What You Can Do To Stop Ruminating
Start Noting How Often You Do It
One helpful thing I learned from doing meditations on Headspace years ago, was to just notice how often I was worrying each day. At this point, you don’t try to change the thought patterns or judge yourself for them. When you realize you’ve started worrying, you make a mental note or say “noted” in your mind or out loud. This is a really good way to see just how much you do it. You may be surprised! I was noting all day long!
Get Distance From Your Thoughts
Once you become aware of how often your thoughts tend to get out of control, start to distance yourself from the action of ruminating and who you are as a person. A lot of times we think we are our thoughts, and start to judge ourselves based on our mental habits, but that's not true. Your thoughts are just thoughts, they don't define who you are. You exist whether you're thinking or not and you're valuable and worthy no matter what you're thinking.
As you get good at noting, start putting some distance between you and your thinking by saying “I'm having a worrying/anxious thought” instead of “I am worrying" or "I am anxious.” This subtle shift places the thought outside of you and removes it from who you are as a person. It allows you to look at your thoughts from an outside perspective. In this way, you detach from it and it loosens any power to evoke emotion or judgement in you.
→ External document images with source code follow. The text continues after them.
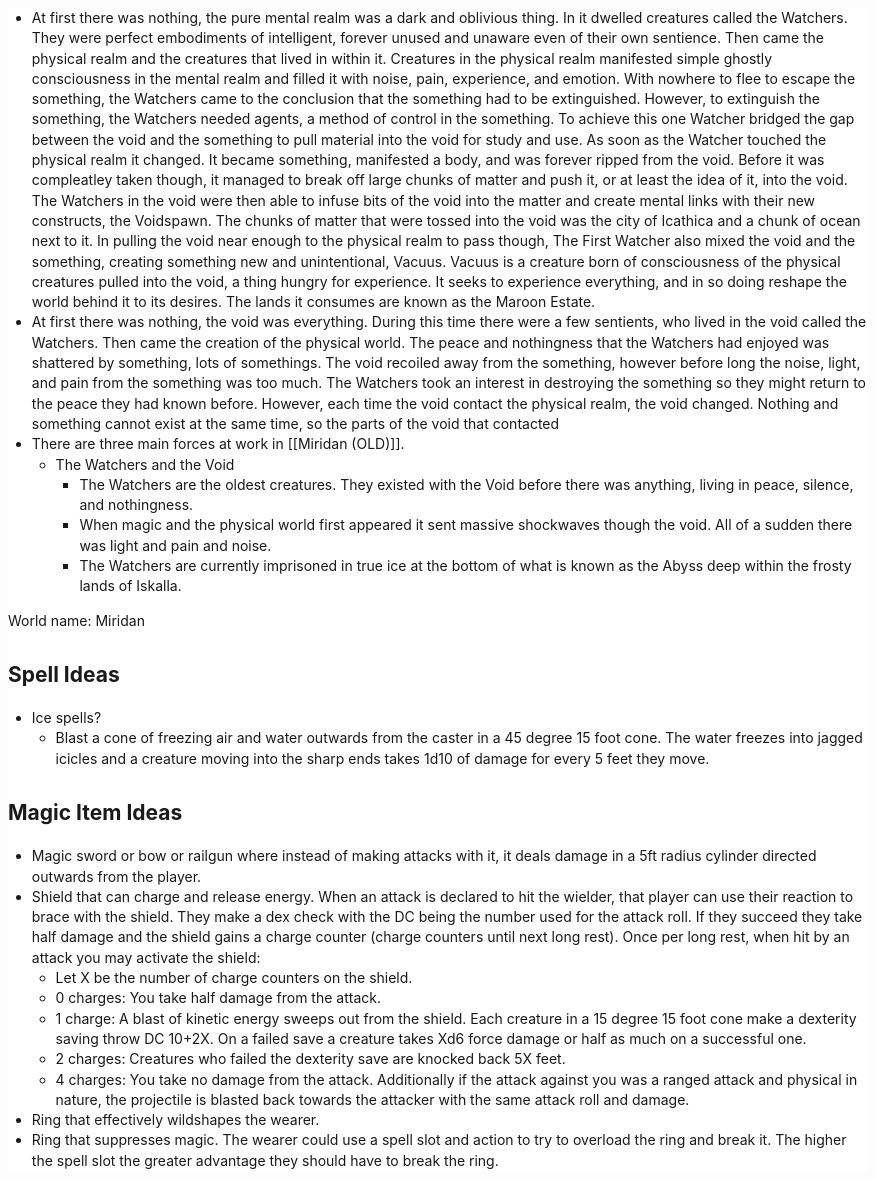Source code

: - At first there was nothing, the pure mental realm was a dark and oblivious thing. In it dwelled creatures called the Watchers. They were perfect embodiments of intelligent, forever unused and unaware even of their own sentience. Then came the physical realm and the creatures that lived in within it. Creatures in the physical realm manifested simple ghostly consciousness in the mental realm and filled it with noise, pain, experience, and emotion. With nowhere to flee to escape the something, the Watchers came to the conclusion that the something had to be extinguished. However, to extinguish the something, the Watchers needed agents, a method of control in the something. To achieve this one Watcher bridged the gap between the void and the something to pull material into the void for study and use. As soon as the Watcher touched the physical realm it changed. It became something, manifested a body, and was forever ripped from the void. Before it was compleatley taken though, it managed to break off large chunks of matter and push it, or at least the idea of it, into the void. The Watchers in the void were then able to infuse bits of the void into the matter and create mental links with their new constructs, the Voidspawn. The chunks of matter that were tossed into the void was the city of Icathica and a chunk of ocean next to it. In pulling the void near enough to the physical realm to pass though, The First Watcher also mixed the void and the something, creating something new and unintentional, Vacuus. Vacuus is a creature born of consciousness of the physical creatures pulled into the void, a thing hungry for experience. It seeks to experience everything, and in so doing reshape the world behind it to its desires. The lands it consumes are known as the Maroon Estate.
- At first there was nothing, the void was everything. During this time there were a few sentients, who lived in the void called the Watchers. Then came the creation of the physical world. The peace and nothingness that the Watchers had enjoyed was shattered by something, lots of somethings. The void recoiled away from the something, however before long the noise, light, and pain from the something was too much. The Watchers took an interest in destroying the something so they might return to the peace they had known before. However, each time the void contact the physical realm, the void changed. Nothing and something cannot exist at the same time, so the parts of the void that contacted
- There are three main forces at work in [[Miridan (OLD)]].
	- The Watchers and the Void
		- The Watchers are the oldest creatures. They existed with the Void before there was anything, living in peace, silence, and nothingness. 
		- When magic and the physical world first appeared it sent massive shockwaves though the void. All of a sudden there was light and pain and noise.
		- The Watchers are currently imprisoned in true ice at the bottom of what is known as the Abyss deep within the frosty lands of Iskalla.

World name: Miridan

## Spell Ideas
- Ice spells?
	- Blast a cone of freezing air and water outwards from the caster in a 45 degree 15 foot cone. The water freezes into jagged icicles and a creature moving into the sharp ends takes 1d10 of damage for every 5 feet they move. 

## Magic Item Ideas
- Magic sword or bow or railgun where instead of making attacks with it, it deals damage in a 5ft radius cylinder directed outwards from the player.
- Shield that can charge and release energy. When an attack is declared to hit the wielder, that player can use their reaction to brace with the shield. They make a dex check with the DC being the number used for the attack roll. If they succeed they take half damage and the shield gains a charge counter (charge counters until next long rest). Once per long rest, when hit by an attack you may activate the shield:
	- Let X be the number of charge counters on the shield.
	- 0 charges: You take half damage from the attack.
	- 1 charge: A blast of kinetic energy sweeps out from the shield. Each creature in a 15 degree 15 foot cone make a dexterity saving throw DC 10+2X. On a failed save a creature takes Xd6 force damage or half as much on a successful one.
	- 2 charges: Creatures who failed the dexterity save are knocked back 5X feet.
	- 4 charges: You take no damage from the attack. Additionally if the attack against you was a ranged attack and physical in nature, the projectile is blasted back towards the attacker with the same attack roll and damage.
- Ring that effectively wildshapes the wearer.
- Ring that suppresses magic. The wearer could use a spell slot and action to try to overload the ring and break it. The higher the spell slot the greater advantage they should have to break the ring.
Work on Your Perfectionism
Ruminating and obsessive thoughts can come from a place of perfectionism as you replay past events or conversations in your mind. Perfectionism comes from a belief that we are not good enough as we are. It’s based in low self-esteem so working on building up your self-esteem and worthiness can help you overcome it. Take a look at where you learned this belief that you had to be perfect. Why do you believe you need to be perfect? Are these beliefs true? Then work on building yourself up with affirmations like "I am worthy" and "I am good enough."
Set Realistic Goals
Often as perfectionists, we think we have to achieve lofty goals that are honestly way above what anyone can actually do. I’m not saying to set low standards, but to set goals that are actually attainable so you don't overthink them. Get specific in what you want to achieve, how you’ll know when you’ve achieved it and set a realistic time frame. This way you’ll meet your goals, feel successful and build up your self-esteem in the process.
Practice Stress Management Techniques
Ruminating can be due to depression or anxiety so make time for things that help balance your nervous system and put you into a calm, parasympathetic state. Doing these practices can retrain your nervous system to let go and relax. Try snuggling, hugging, massage, meditation, getting enough sleep, deep breathing, grounding, affirmations, stretching, yoga or listening to music.
Talk to Someone
Talk to someone who can give you perspective on your thoughts whether that’s a friend or counselor. Talking it out can help you to feel less isolated and come up with ways to take action on your thoughts and stop the rumination cycle.
Ruminating is when your thoughts keep going around and around in your mind and you feel like you can't control them. Ruminating can stem from perfectionism, anxiety, depression, and chronic stress. Ways to stop ruminating include noting how often you ruminate, getting distance from your thoughts, overcoming perfectionism, setting realistic goals, practicing stress management, and talking to a friend or counselor.